3. Bark Tree Herbicide Application
Unfortunately, every individual tree target has to be visited and the entire bark surface sprayed to at least one foot up the tree's base. This can be labor intensive where stem counts are high and is usually only done using a backpack sprayer. Basal applications can be made any time of the year, but are most effective during the dormant season when leaves are not present.
Basal applications will not provide rapid control. Herbicide injury is often not observed for several weeks after treatment and total control may require several months. Additionally, basal treatment is not effective on older trees with thick bark. For older trees, other application techniques should be employed.
Pathfinder is a "ready to use" product (basically triclopyr) that can be used at 100 percent strength. Other generic products are used with a basal oil to include imazapyr.
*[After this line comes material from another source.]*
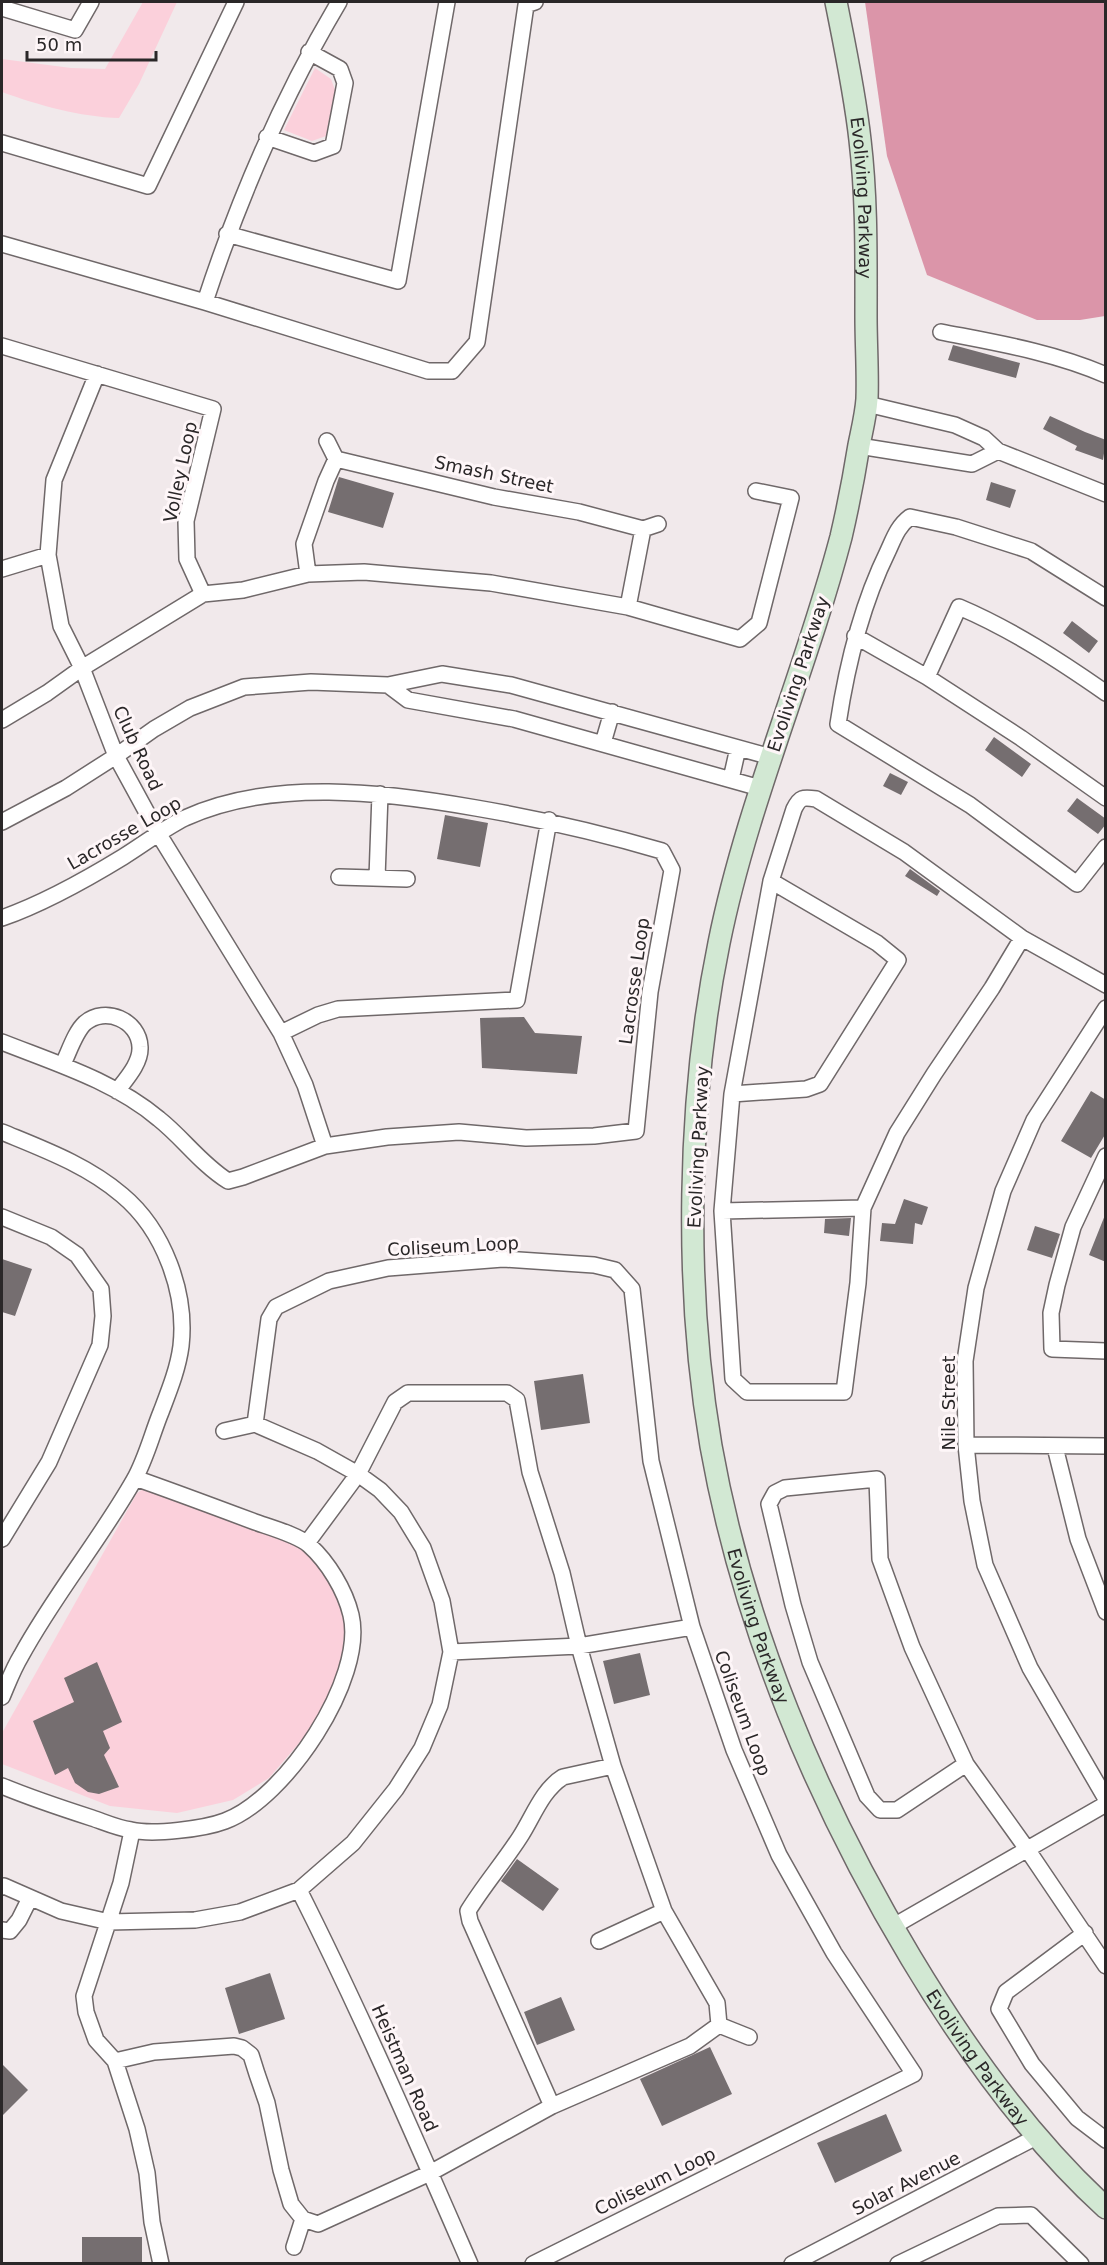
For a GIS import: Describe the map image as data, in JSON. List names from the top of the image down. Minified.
{"streets":{"street":["Evoliving Parkway","Volley Loop","Smash Street","Club Road","Lacrosse Loop","Coliseum Loop","Nile Street","Heistman Road","Solar Avenue"]},"crossings":[["Evoliving Parkway","Solar Avenue"],["Volley Loop","Club Road"],["Club Road","Lacrosse Loop"]],"scale_bar":"50 m"}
This treatment is most effective on trees with smooth bark and thick bark trees may require retreatment.
4. Stump Tree Herbicide Application
Adding a dye to the herbicide formulation improves application success by showing exact stump coverage. Small stumps should be completely saturated. Stumps greater than 3 inches in diameter can be limited to the outer edge to limit chemical waste and runoff. Remember, the cambial layer around the outer edge is where the action is taking place.
Herbicides using this method can be applied using a backpack sprayer, squirt bottle, or paint brush. Again, no matter how the herbicide is applied, a tracer dye should be included to ensure treatment of all individual stumps. Most of the basic woody-stemmed herbicides can be used including triclopyr, imazapyr and glyphosate.
5. Hack and Squirt Tree Herbicide Application
Apply herbicides I mentioned (under stump cut) in dilution ratios from one-half to one-quarter strength. Read the product label to determine the appropriate dilution. Roundup (glyphosate) undiluted or half-strength is excellent for hack and squirt applications.